> _TASK STATEMENT_: For the entries below, the expected answer is the line with "thumb cmc: (736, 548)", the line with "thumb ip: (728, 517)", and every line between them, exactly as written, and nothing more.

> _EXTRACTED MATERIAL_:
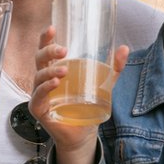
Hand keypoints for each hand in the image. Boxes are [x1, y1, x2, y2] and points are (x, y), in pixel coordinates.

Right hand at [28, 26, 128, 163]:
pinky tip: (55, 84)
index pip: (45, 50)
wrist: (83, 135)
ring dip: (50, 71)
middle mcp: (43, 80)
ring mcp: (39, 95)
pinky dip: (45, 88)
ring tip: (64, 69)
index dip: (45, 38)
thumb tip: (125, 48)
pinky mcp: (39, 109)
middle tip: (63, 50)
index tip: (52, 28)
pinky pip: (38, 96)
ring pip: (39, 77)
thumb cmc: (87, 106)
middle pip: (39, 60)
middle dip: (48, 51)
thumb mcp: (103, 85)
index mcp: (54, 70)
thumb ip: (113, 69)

==

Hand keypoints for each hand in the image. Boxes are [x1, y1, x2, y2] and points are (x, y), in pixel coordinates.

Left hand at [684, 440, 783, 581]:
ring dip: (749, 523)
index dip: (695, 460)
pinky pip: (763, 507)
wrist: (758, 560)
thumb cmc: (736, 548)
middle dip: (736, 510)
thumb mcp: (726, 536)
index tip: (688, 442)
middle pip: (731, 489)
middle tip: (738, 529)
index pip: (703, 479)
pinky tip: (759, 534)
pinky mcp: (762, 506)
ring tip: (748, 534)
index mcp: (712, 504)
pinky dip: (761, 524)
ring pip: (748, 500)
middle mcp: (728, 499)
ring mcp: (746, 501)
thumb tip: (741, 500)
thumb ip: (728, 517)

> _EXERCISE ANSWER_:
thumb cmc: (736, 548)
middle dip: (736, 510)
thumb mcp: (726, 536)
index tip: (688, 442)
middle pip: (731, 489)
middle tip: (738, 529)
index pip: (703, 479)
pinky tip: (759, 534)
pinky mcp: (762, 506)
ring tip: (748, 534)
index mcp: (712, 504)
pinky dip: (761, 524)
ring pip: (748, 500)
middle mcp: (728, 499)
ring mcp: (746, 501)
thumb tip: (741, 500)
thumb ip: (728, 517)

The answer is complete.